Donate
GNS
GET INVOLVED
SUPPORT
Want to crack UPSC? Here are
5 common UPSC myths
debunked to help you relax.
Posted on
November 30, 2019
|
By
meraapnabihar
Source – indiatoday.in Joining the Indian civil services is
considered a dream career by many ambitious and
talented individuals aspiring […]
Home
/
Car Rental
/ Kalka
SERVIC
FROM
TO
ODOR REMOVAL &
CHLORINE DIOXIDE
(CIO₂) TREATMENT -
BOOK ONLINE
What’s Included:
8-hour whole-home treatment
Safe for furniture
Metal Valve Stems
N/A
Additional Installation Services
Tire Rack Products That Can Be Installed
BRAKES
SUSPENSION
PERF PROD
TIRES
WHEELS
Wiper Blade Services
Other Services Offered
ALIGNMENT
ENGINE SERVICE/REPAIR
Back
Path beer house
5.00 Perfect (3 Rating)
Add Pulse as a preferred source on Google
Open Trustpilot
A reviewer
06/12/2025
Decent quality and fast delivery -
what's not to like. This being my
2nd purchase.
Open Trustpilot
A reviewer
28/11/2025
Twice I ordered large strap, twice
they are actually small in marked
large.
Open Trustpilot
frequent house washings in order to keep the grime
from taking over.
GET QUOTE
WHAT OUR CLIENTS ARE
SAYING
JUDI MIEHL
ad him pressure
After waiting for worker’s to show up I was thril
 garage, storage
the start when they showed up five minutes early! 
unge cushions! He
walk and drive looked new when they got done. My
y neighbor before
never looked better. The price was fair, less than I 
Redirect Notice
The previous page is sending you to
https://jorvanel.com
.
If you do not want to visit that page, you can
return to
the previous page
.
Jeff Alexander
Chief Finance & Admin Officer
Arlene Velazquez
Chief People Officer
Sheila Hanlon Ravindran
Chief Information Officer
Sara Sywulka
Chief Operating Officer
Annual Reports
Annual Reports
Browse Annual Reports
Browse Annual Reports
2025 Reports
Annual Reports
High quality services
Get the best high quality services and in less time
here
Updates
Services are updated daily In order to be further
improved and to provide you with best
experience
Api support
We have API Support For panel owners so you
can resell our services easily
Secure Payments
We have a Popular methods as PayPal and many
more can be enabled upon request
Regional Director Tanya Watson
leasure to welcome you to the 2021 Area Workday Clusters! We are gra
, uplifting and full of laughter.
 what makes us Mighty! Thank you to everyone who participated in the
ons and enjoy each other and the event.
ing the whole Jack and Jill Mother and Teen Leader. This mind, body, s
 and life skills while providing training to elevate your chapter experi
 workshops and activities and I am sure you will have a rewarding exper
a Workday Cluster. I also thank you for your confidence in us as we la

________________________________________

YOUR OBJECTIVE
Each line that mentions the string "many" must be copied from the listing.

REPLY TO THE TASK
considered a dream career by many ambitious and
We have a Popular methods as PayPal and many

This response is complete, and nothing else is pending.